On produit des volumes sur des créneaux « standards » et fortement concurrentiels. En même temps, l’agriculteur est confronté à une politique publique qui privilégie l’environnement et le libéralisme économique.
Adapter une de ses productions à un marché plus segmenté, voie de différenciation
Il s’agit de filières avec signe de reconnaissance. Ce sont par exemple, les contrats « blés pour buns », orges de brasseries, filières « 100% herbe », « sans OGM » ou HVE, …
L’agriculteur s’implique dans la chaîne de valeur et contractualise tout ou partie de sa production. En contrepartie, il accepte des contraintes de production qui deviendront autant d’atouts différenciant.
C’est le cas, par exemple, de laits « pâturage », d’une viande de porc « sans OGM », de volailles « standards dédiées au marché français », de blé améliorants, …
On garde une forte pression sur les coûts de production avec une logique volume/prix. On respecte un cahier des charges sans nuire à la compétitivité, …
Bousculer ses pratiques, décloisonner ses productions pour aborder des marchés nouveaux
On adapte tout son système de production en s’inscrivant dans logique de filière, plus ou moins différenciée. On revoit ses pratiques, mais sur la base de l’existant.
En production animale, c’est par exemple relever le défi du bien-être. Cela peut aussi se concrétiser par un objectif d’autonomie alimentaire. Ailleurs, c’est valoriser et préserver la ressource en eau. C’est également s’inscrire dans la perspective de la transition énergétique nationale. Enfin, l’agronomie reprend ses droits avec la prise en compte de la vie du sol et du taux de matière organique, … C’est la logique de « l’agriculture de conservation » et du « BIO » qui concerne alors toute l’exploitation. C’est aussi « l’agro pastoralisme » dans certaines régions, l’agro foresterie. Et encore les productions « label » et AOC.
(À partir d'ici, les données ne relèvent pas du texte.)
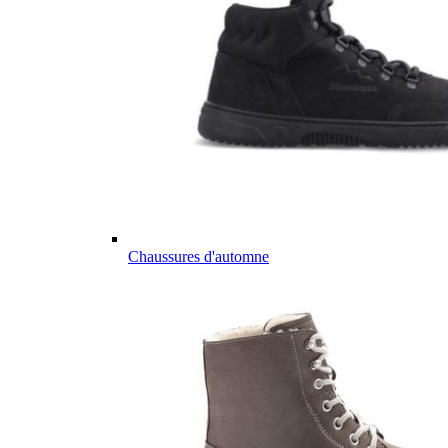
Chaussures d'automne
Aller vers le client final avec une « vraie » différenciation
L’engagement vers le consommateur est très marqué dans cette logique. Les marchés sont locaux, voire réduits, mais ont aussi des exigences de constance d’approvisionnement (volumes réguliers, qualité homogène, gamme, …).
Ainsi, pour accroître la valeur ajoutée, l’exploitant transforme sa production, valorise son image, vend en direct ou en circuit court, utilise Internet… Il diversifie son assolement et augmente son potentiel agronomique.
La fabrication de farines de blé, de pois, de féveroles, les huiles de noix, de colza ou de tournesol. Les viandes « veau sous la mère », les salaisons de « … ».
Choisir sa « voie », un choix qui combine le potentiel local et les aspirations personnelles
Au final, le choix repose sur les réponses à cette question :
Que puis-je faire pour répondre au marché que je choisis, ou sur lequel je choisis d’évoluer, avec ce que j’ai, là où je suis, avec les contraintes réglementaires qui sont les miennes ?
Les organisations professionnelles agricoles ont mené des études conjointes depuis 2017. Ce sont FNSEA Centre VdL, CERFRANCE, la Chambre régionale d’agriculture, AS conseil, Crédit Agricole et Arvalis. Ce programme d’étude porte le nom de « CAP Filière 2025 ».